Flashbacks. I did not know that was the description the world has placed on the thing I struggle with the most. Now I know.
This is going to be short and sweet today. Taylor and I have an agenda. Technically, this was an Archie and my event, but Taylor is excited about standing in the gap. I’ll explain later… .
Last night at Grief Share they focused on Flashbacks. When they first said the word, I was like,”Sounds like an addict,” until they described verbatim my most difficult struggle.
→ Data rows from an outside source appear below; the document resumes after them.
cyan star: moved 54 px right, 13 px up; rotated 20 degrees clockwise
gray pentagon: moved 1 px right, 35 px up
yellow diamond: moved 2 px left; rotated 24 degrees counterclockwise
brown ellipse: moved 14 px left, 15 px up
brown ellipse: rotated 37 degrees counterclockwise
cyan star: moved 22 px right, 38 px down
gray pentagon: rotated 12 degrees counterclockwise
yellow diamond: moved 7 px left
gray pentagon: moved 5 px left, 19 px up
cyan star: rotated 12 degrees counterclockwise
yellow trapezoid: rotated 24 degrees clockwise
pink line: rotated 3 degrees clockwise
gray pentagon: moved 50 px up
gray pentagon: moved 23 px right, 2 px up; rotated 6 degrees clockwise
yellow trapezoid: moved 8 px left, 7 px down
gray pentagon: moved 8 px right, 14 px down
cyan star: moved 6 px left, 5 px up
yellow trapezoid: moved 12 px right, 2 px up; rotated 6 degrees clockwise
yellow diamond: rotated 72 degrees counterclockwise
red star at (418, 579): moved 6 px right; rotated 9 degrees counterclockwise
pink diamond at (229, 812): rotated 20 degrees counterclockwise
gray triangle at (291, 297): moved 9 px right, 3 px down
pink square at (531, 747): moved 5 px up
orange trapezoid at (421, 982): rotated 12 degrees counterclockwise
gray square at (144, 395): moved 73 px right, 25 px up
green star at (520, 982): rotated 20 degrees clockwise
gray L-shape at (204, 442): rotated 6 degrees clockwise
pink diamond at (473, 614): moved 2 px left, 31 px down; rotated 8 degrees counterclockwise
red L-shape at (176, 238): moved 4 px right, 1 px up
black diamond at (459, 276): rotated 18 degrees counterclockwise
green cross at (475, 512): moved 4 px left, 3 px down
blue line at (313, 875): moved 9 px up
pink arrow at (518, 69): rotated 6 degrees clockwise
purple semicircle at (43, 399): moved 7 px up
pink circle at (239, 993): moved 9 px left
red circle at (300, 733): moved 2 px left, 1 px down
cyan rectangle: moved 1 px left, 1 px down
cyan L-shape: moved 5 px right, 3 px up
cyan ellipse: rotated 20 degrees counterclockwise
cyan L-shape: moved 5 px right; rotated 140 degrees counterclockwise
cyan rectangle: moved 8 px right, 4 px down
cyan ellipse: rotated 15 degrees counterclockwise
Archie’s last month was very traumatic. The flashbacks I experience are from the side effects of the cancer and chemo. He was so ill, it’s hard to tell from which they occurred. His constant nausea, but that was his body’s coping mechanism for pain, so I cannot say it was the chemo, as his pain was off the charts.
Showering, nightmares right there. He could no longer stand for showers. We were blessed by a co-worker at Heartfelt with a shower chair. He needed HOT HOT showers or his lips turned blue and his teeth chattered so badly I was afraid he’d chip a tooth. Too much steam and he couldn’t breath because his lungs were full of cancer. Flashback.
His inability to sit up in bed, even to brush his teeth, that haunts me. His acute quietness, inability to carry on a conversation, because he was concentrating on not vomiting or just trying to make it through this moment of pain, hoping the next would be less intense.
Flashbacks flood over when I least expect them causing instant tears. That’s why I love work. My mind stays busy, very little room for flashbacks. They are painful and last too long.
Grief Share said to concentrate on something in the room. Look for something moving. Take a drink. Take a bite of something. Stop and listen to your breathing.
I tried it. It works.
Isaiah 40:29 “29 He gives strength to the weary and increases the power of the weak.”
Grief Share can’t heal me, but are helping me build muscle. Through them/God I am feeling more equipped for this stinky journey I am on. Maybe my new “tool” will help someone else. Maybe you.